## Problem to work on
Lay out every line of the entries, starting with the line that contains "country: Haiti" and continuing through the end of the entries, as a Markdown table with the columns Row and Line. Number each row, skip blank lines, and leave the pictures out.

[Stored data]

——

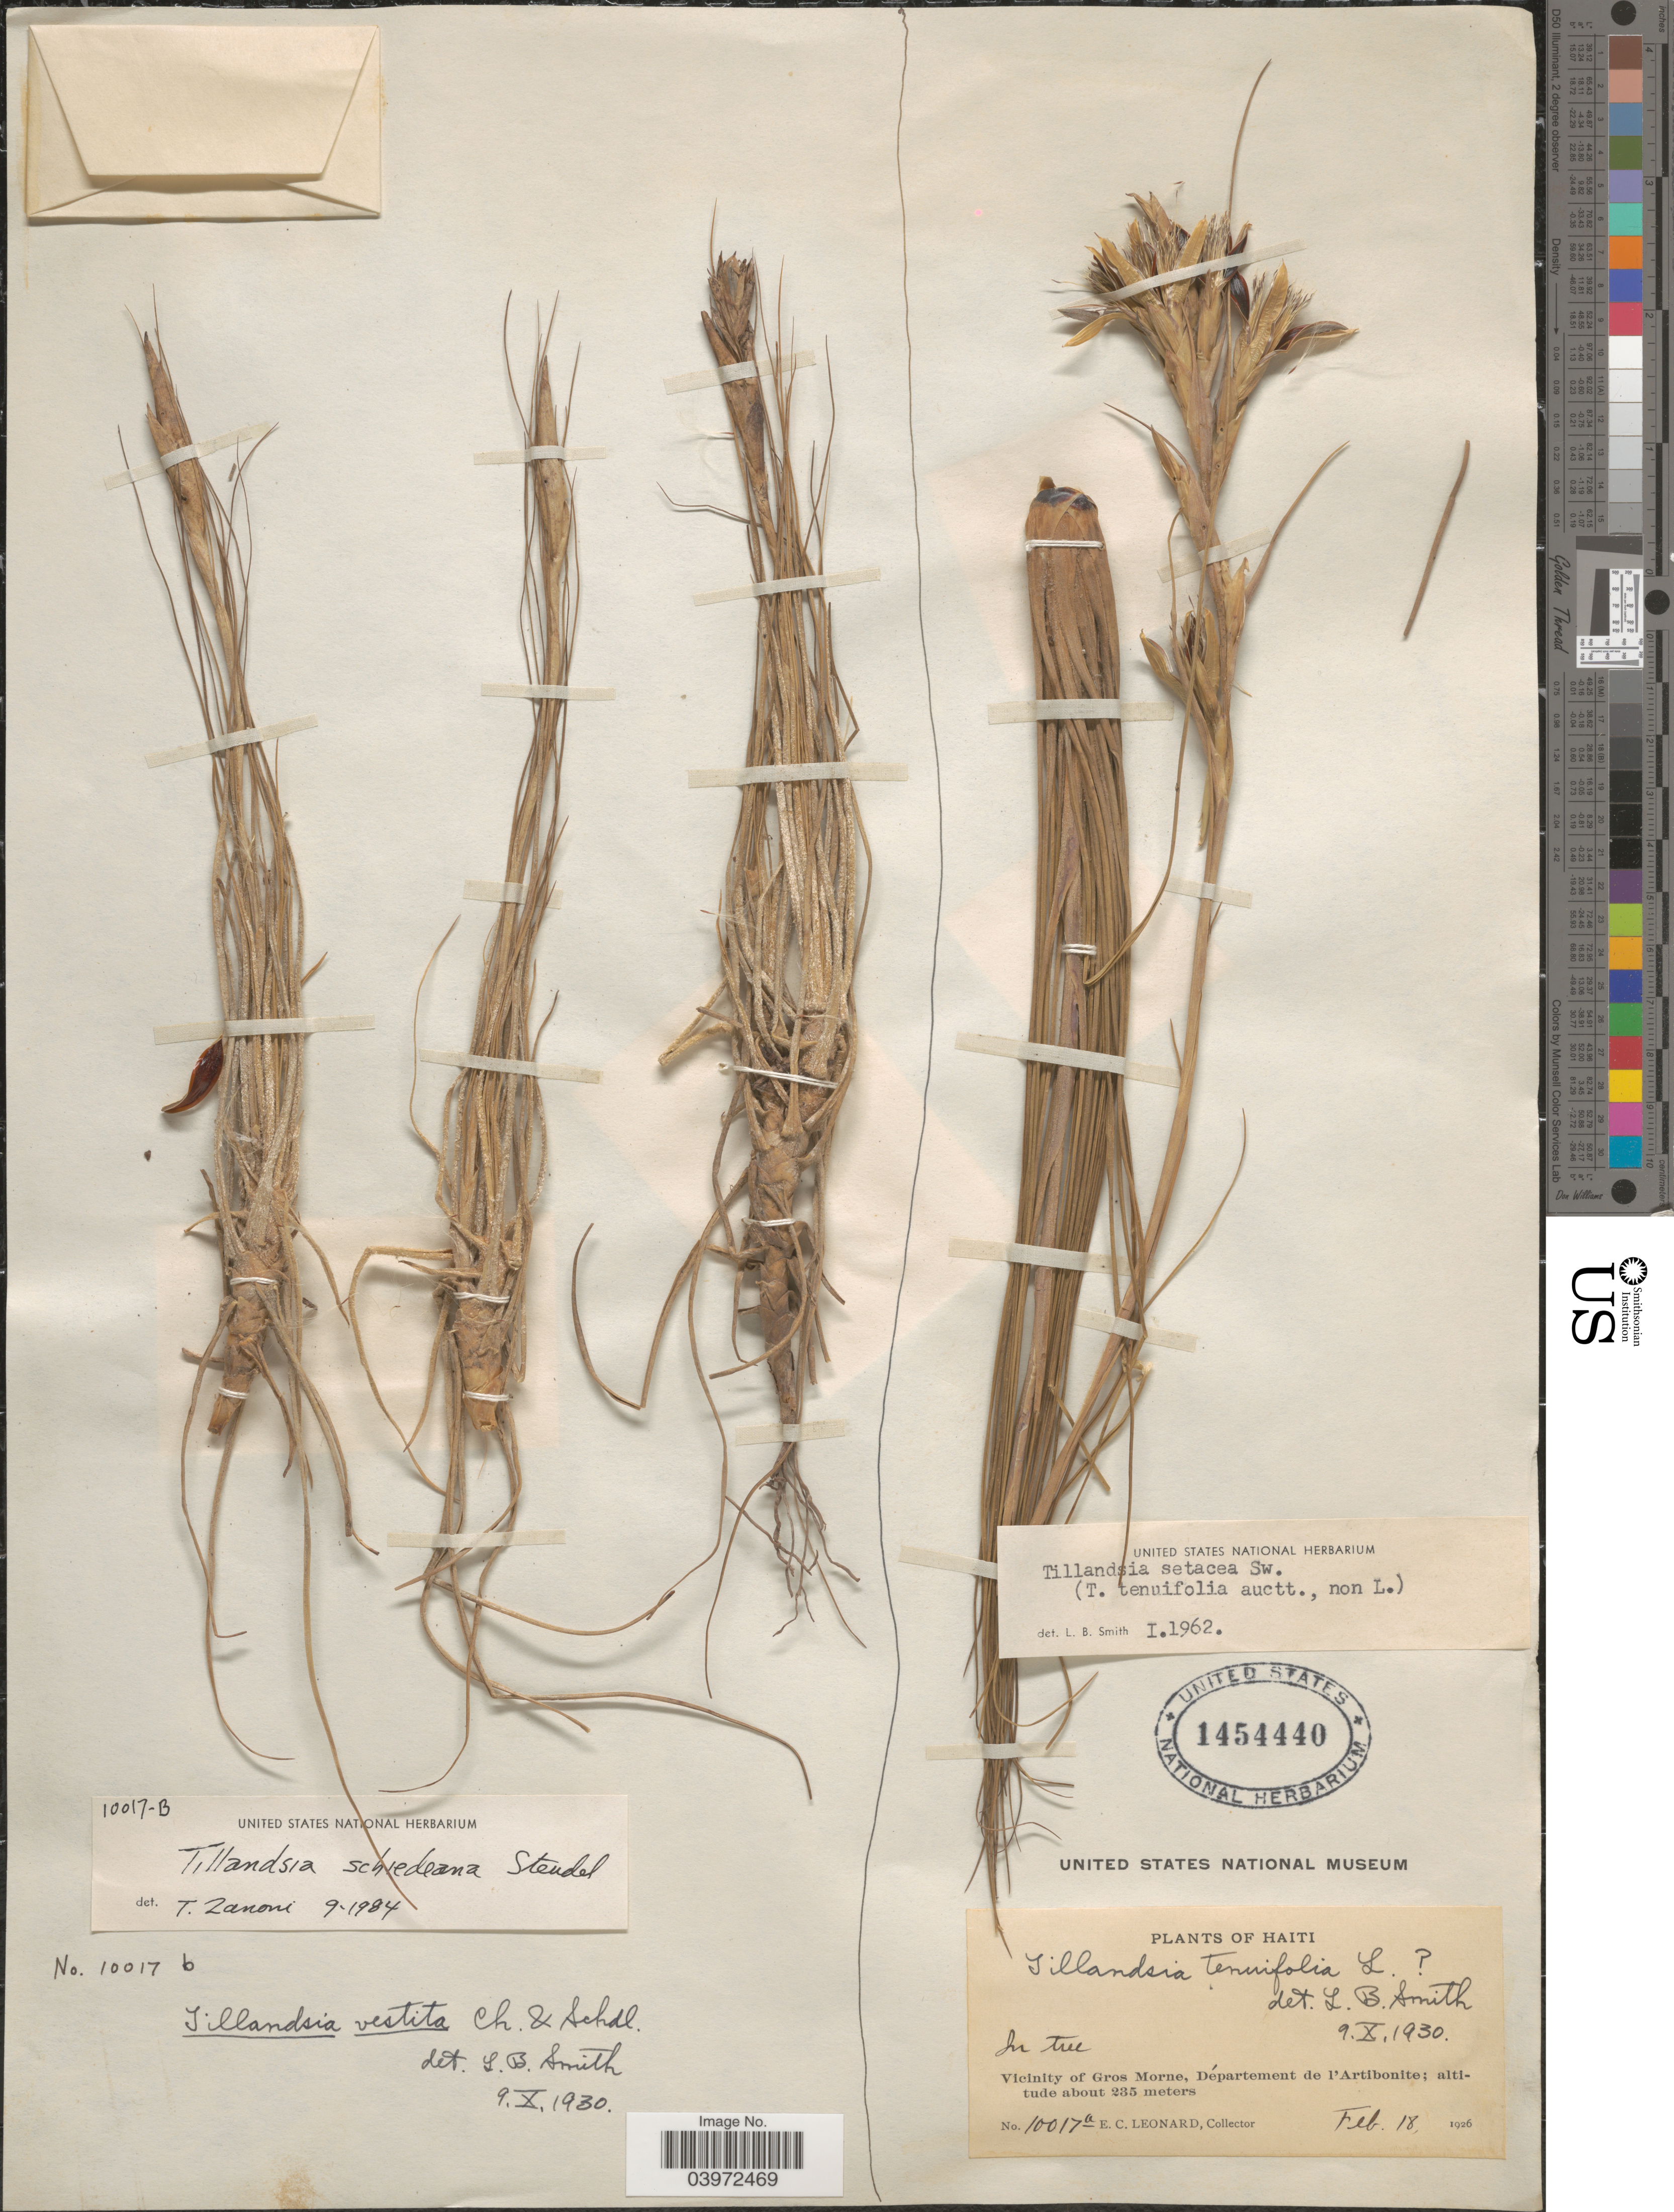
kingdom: Plantae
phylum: Tracheophyta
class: Liliopsida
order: Poales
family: Bromeliaceae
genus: Tillandsia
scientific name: Tillandsia schiedeana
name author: Steud.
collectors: E. C. Leonard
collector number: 10017a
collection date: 1926-02-18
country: Haiti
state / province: Artibonite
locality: Vicinity of Gros Morne, Département de l' Artibonite.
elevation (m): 235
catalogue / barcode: US 1454440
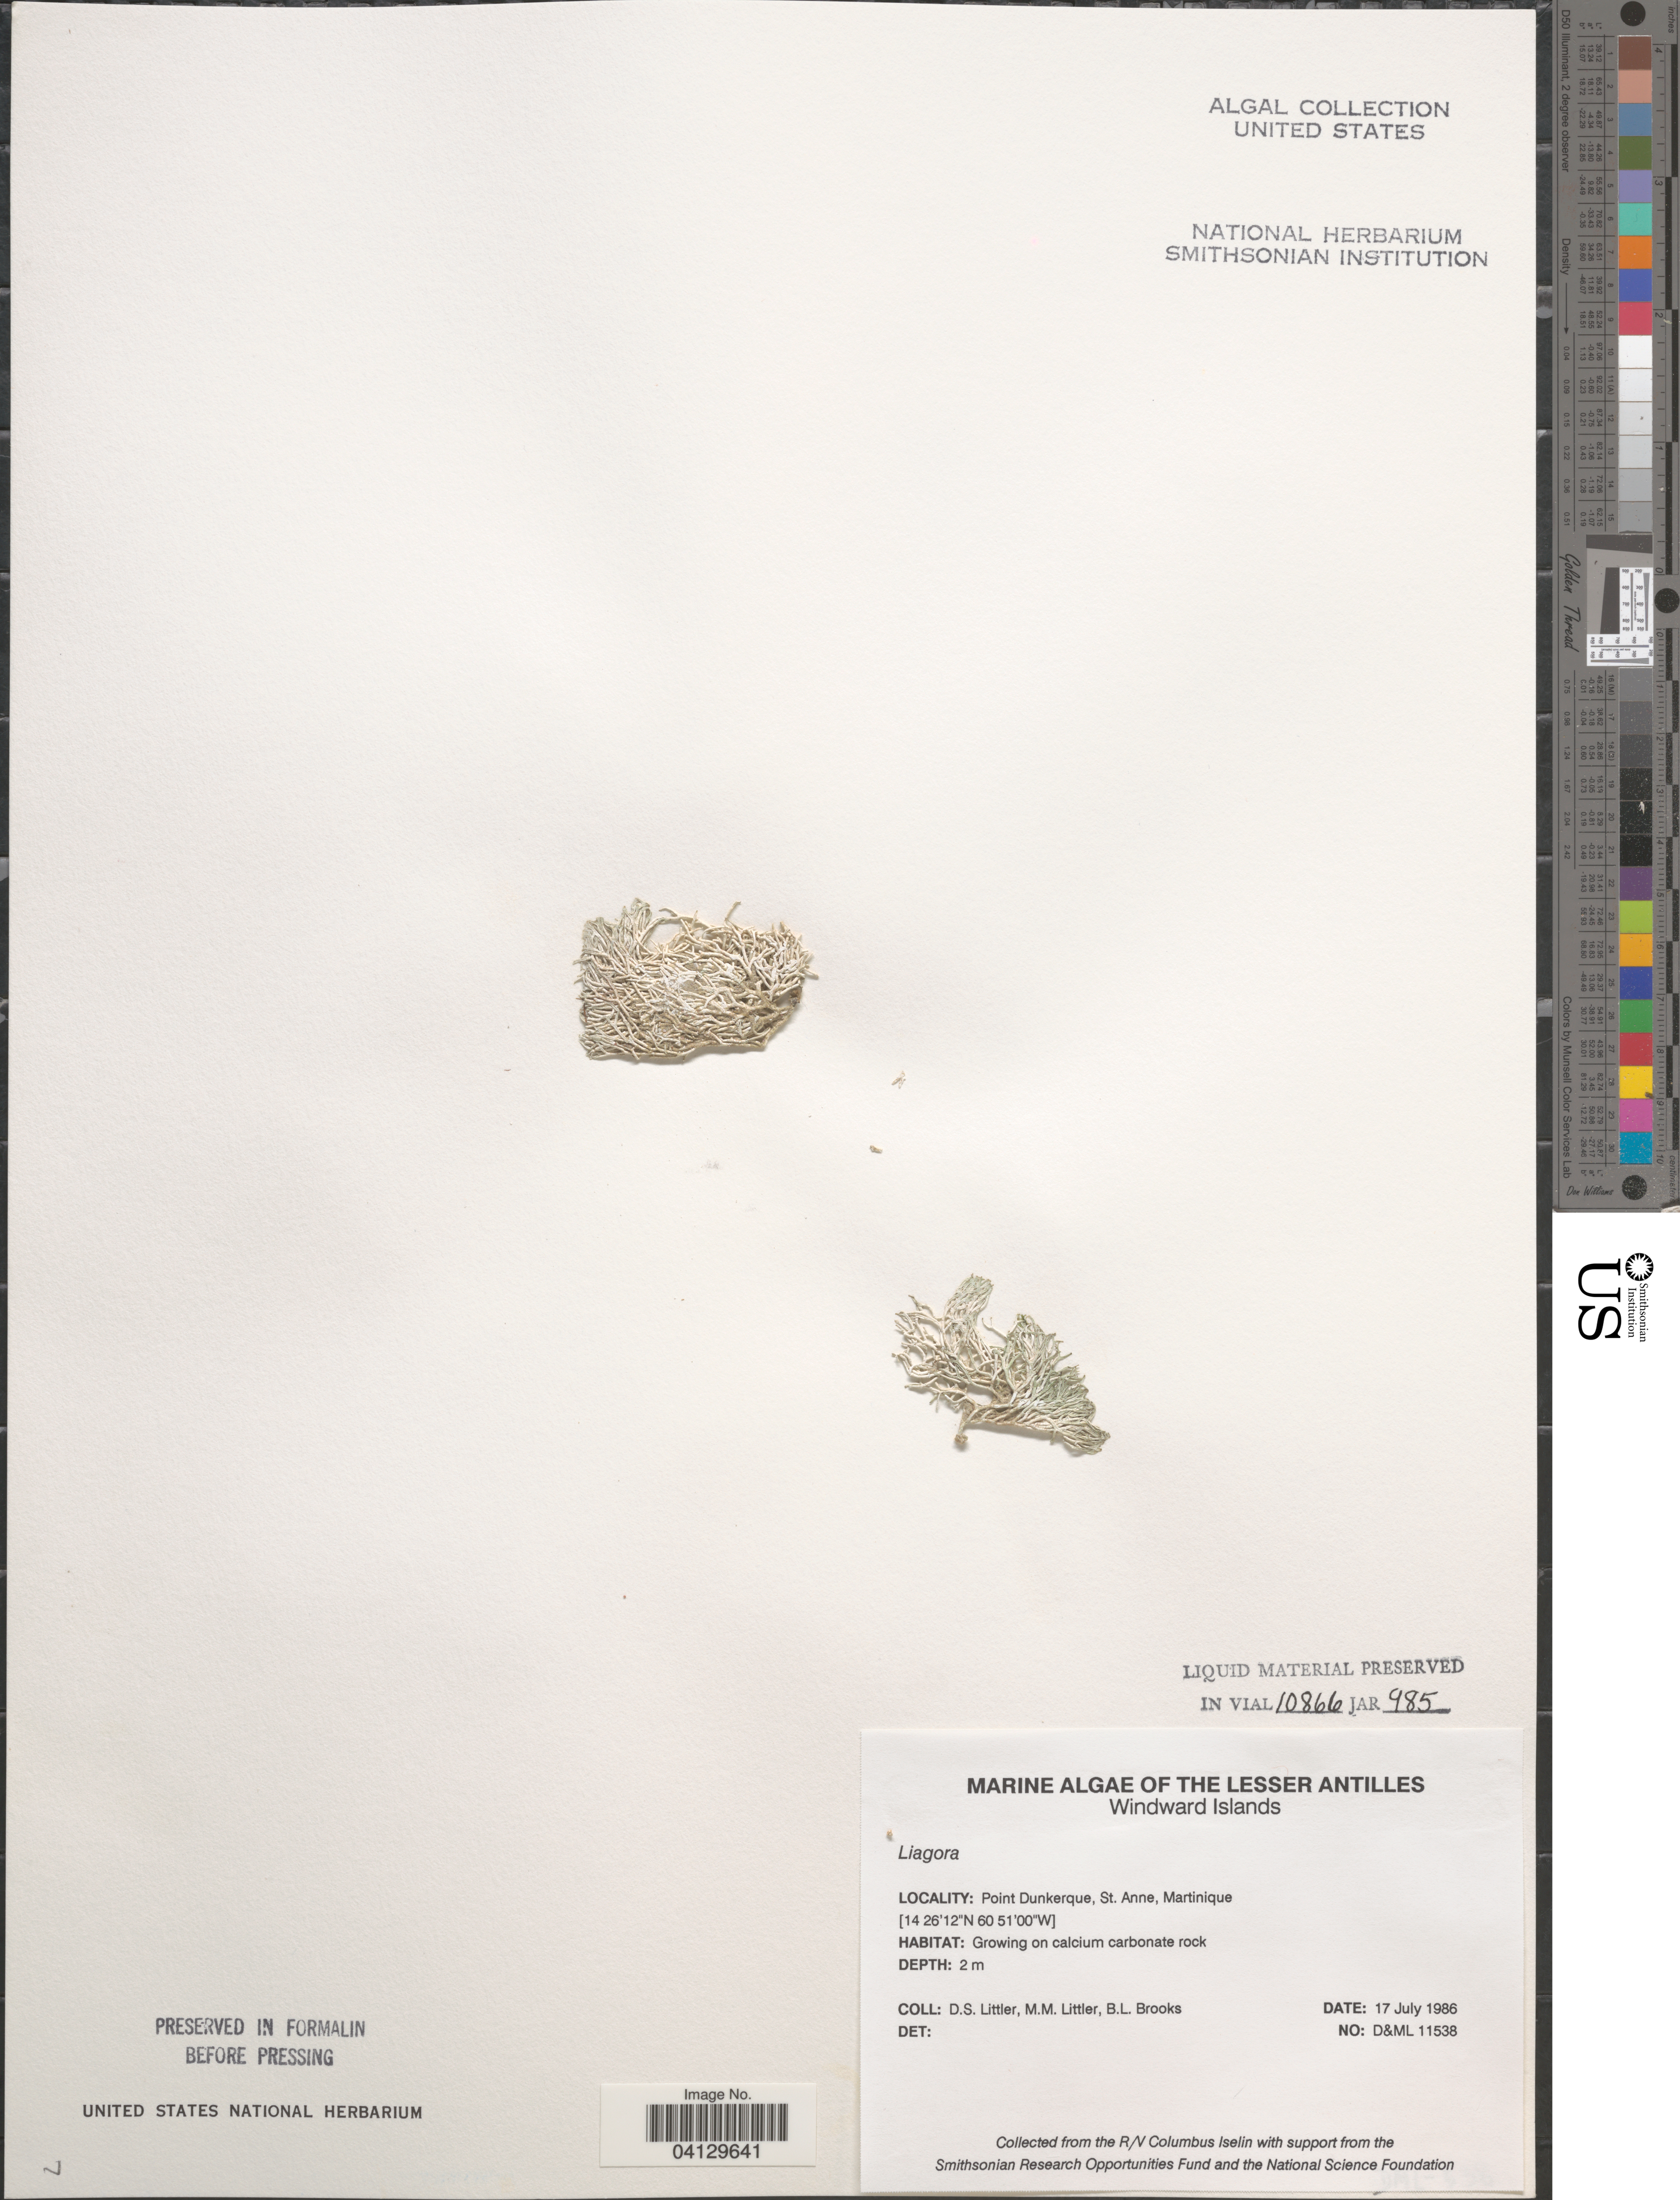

——

## Answer to the exercise
| Row | Line |
|---|---|
| 1 | country: Haiti |
| 2 | state / province: Artibonite |
| 3 | locality: Vicinity of Gros Morne, Département de l' Artibonite. |
| 4 | elevation (m): 235 |
| 5 | catalogue / barcode: US 1454440 |